A wildly inconsistent Adam Sandler comedy everyone seems to love turns back time on streaming

Click Adam Sandler comedy
Image via Columbia Pictures

Within his Happy Madison production house, renowned comedian Adam Sandler has produced a slew of outlandish comedy staples over the years, including The Waterboy, Happy Gilmore, Billy Madison, The Wedding Singer, and Big Daddy. And while the majority of his earlier work received favorable reviews with hardened faultfinders, a large chunk of movies during the latter period of his career seems to have been battered by critics more than ever — which is precisely the case with 2006’s Click.

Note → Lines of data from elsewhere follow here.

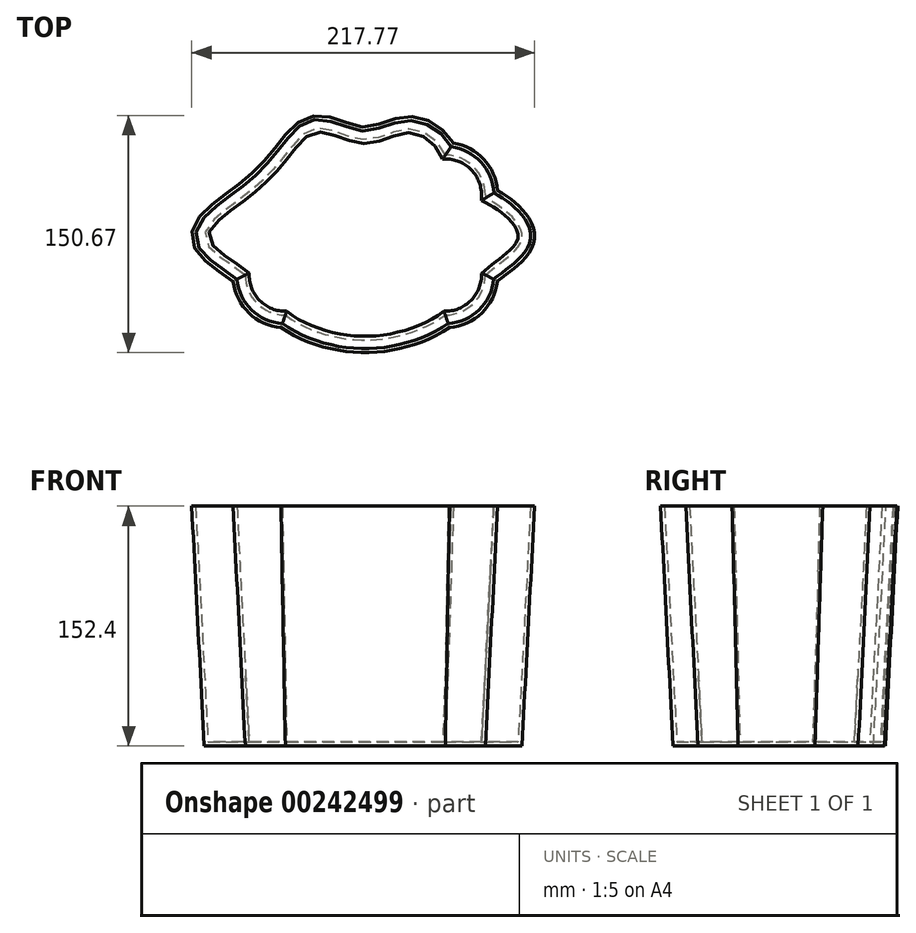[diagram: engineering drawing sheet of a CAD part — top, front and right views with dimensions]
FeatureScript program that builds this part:
annotation { "Feature Type Name" : "Feature", "Feature Type Description" : "" }
export const myFeature = defineFeature(function(context is Context, id is Id, definition is map)
    precondition{}
    {
        {
            var Q0;
            Q0=qCreatedBy(makeId("Top.planeOp"),FACE);
            var sketch = newSketch(context, id + "F0", { "sketchPlane" : qUnion([Q0])});
            skLineSegment(sketch, "E0.right", {"start": v(76.83, 24.54) * mm, "end": v(76.83, 26.58) * mm});
            skPoint(sketch, "E1.visualSharp", {"position": v(-75.57, 51.98) * mm});
            skPoint(sketch, "E2.visualSharp", {"position": v(76.83, 51.98) * mm});
            skArc(sketch, "E2.filletArc", {"start": v(76.75, 24.58) * mm, "mid": v(70.08, 43.82) * mm, "end": v(51.43, 51.98) * mm});
            skPoint(sketch, "E3.visualSharp", {"position": v(76.83, -49.62) * mm});
            skArc(sketch, "E3.filletArc", {"start": v(51.43, -49.62) * mm, "mid": v(69.39, -42.18) * mm, "end": v(76.83, -24.22) * mm});
            skPoint(sketch, "E4.visualSharp", {"position": v(-75.57, -49.62) * mm});
            skArc(sketch, "E4.filletArc", {"start": v(-75.57, -24.22) * mm, "mid": v(-68.13, -42.18) * mm, "end": v(-50.17, -49.62) * mm});
            skArc(sketch, "E5.filletArc", {"start": v(76.83, 26.58) * mm, "mid": v(69.39, 44.54) * mm, "end": v(51.43, 51.98) * mm});
            skFitSpline(sketch, "E6", {"points": [v(-75.57, 26.58) * mm, v(-101.64, 0) * mm, v(-75.57, -24.22) * mm, v(-50.17, -49.62) * mm, v(0, -65.54) * mm, v(51.43, -49.62) * mm, v(76.83, -24.22) * mm, v(100.13, 0) * mm, v(76.75, 24.58) * mm, v(54.87, 34.9) * mm, v(51.43, 51.98) * mm, v(30.05, 68.48) * mm, v(0, 61.77) * mm, v(-30.4, 69.07) * mm, v(-50.17, 51.98) * mm, v(-75.57, 26.58) * mm]});
            skSolve(sketch);
        }
        {
            var Q0;
            Q0 = qSketchRegion(id + "F0", true);
            extrude(context, id + "F1", {"entities" : qUnion([Q0]), "depth" : 152.4 * mm, "hasDraft" : true, "draftAngle" : 3 * degree});
        }
        {
            var Q0;
            Q0=makeQuery(id+"F1.opExtrude","CAP_FACE",FACE,{"disambiguationData":[OSD([sQuery(id+"F0.wireOp",EDGE,"E0.right"),sQuery(id+"F0.wireOp",EDGE,"E3.filletArc"),sQuery(id+"F0.wireOp",EDGE,"E4.filletArc"),sQuery(id+"F0.wireOp",EDGE,"E5.filletArc"),sQuery(id+"F0.wireOp",EDGE,"E6"),sQuery(id+"F0.wireOp",EDGE,"E6"),sQuery(id+"F0.wireOp",EDGE,"E6")])],"isStart":false});
            shell(context, id + "F2", {"entities" : qUnion([Q0]), "thickness" : 2.54 * mm});
        }
    });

Directed by Frank Coraci with a screenplay from Steve Koren and Mark O’Keefe, Sandler stars as Michael Newman — an overworked, overspent architect who yearns to escape the difficulties of personal and professional life by skipping over bad moments in his life to get to the good ones. Luckily for Michael, when a universal remote control falls into his hands, he soon realizes that he can control his own reality by fast-forwarding, pausing, and jumping several years ahead through time, although the consequences are far worse than expected.

Click Adam Sandler
via Columbia Pictures

Despite a handful of genuinely tender moments throughout the film, stone-faced critics sought to bash the Sandler vehicle for its inconsistent tone, which blends slapstick humor with heartfelt situations throughout most of the film. As a result, Click currently holds a lackluster 35 percent critics’ score on Rotten Tomatoes, although its efficacious 66 percent audience score makes the case that the movie actually resonated with folks thanks to its originality and overall impression.

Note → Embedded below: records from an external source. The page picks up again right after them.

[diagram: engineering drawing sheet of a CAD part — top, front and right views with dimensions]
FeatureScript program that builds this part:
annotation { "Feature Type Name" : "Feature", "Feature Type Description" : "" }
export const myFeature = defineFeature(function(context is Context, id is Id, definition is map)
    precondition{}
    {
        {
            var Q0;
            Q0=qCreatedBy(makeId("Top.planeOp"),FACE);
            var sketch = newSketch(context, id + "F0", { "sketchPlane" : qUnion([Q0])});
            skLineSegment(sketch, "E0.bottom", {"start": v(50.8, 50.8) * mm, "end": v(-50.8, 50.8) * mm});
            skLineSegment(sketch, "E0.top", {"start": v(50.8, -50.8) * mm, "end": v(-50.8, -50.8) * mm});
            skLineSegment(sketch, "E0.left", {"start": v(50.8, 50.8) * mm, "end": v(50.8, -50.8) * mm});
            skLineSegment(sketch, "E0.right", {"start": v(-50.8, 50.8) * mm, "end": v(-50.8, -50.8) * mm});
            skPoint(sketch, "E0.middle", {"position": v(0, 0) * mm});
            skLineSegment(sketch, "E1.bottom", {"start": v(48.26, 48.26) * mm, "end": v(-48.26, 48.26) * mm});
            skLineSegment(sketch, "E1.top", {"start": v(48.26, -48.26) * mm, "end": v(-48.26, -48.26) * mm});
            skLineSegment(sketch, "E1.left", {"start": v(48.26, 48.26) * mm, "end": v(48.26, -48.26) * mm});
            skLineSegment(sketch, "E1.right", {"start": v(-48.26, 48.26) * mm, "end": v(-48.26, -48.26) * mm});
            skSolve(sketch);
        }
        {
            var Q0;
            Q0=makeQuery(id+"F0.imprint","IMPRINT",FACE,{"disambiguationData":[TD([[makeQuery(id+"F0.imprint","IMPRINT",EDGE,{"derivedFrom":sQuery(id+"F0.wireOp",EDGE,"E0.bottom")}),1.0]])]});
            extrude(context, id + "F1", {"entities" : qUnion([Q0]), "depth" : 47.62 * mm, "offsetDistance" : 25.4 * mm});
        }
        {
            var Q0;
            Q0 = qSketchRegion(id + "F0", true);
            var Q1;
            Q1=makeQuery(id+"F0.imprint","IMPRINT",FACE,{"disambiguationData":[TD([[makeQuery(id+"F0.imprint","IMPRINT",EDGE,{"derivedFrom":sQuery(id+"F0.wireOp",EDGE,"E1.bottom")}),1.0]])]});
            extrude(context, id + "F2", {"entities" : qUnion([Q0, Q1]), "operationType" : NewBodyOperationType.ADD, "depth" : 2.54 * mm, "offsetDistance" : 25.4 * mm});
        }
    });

As it turns out, eagle-eyed HBO Max subscribers apparently agree with the audience score and have since propelled the bashed comedy towards the spotlight. As per FlixPatrol, Click has jumped a jaw-dropping 62 places to find its place in HBO’s Top 15, with the movie performing well in a variety of countries around the world — proving that critics can’t stop moviegoers from enjoying this timeless, yet undoubtedly inconsistent flick.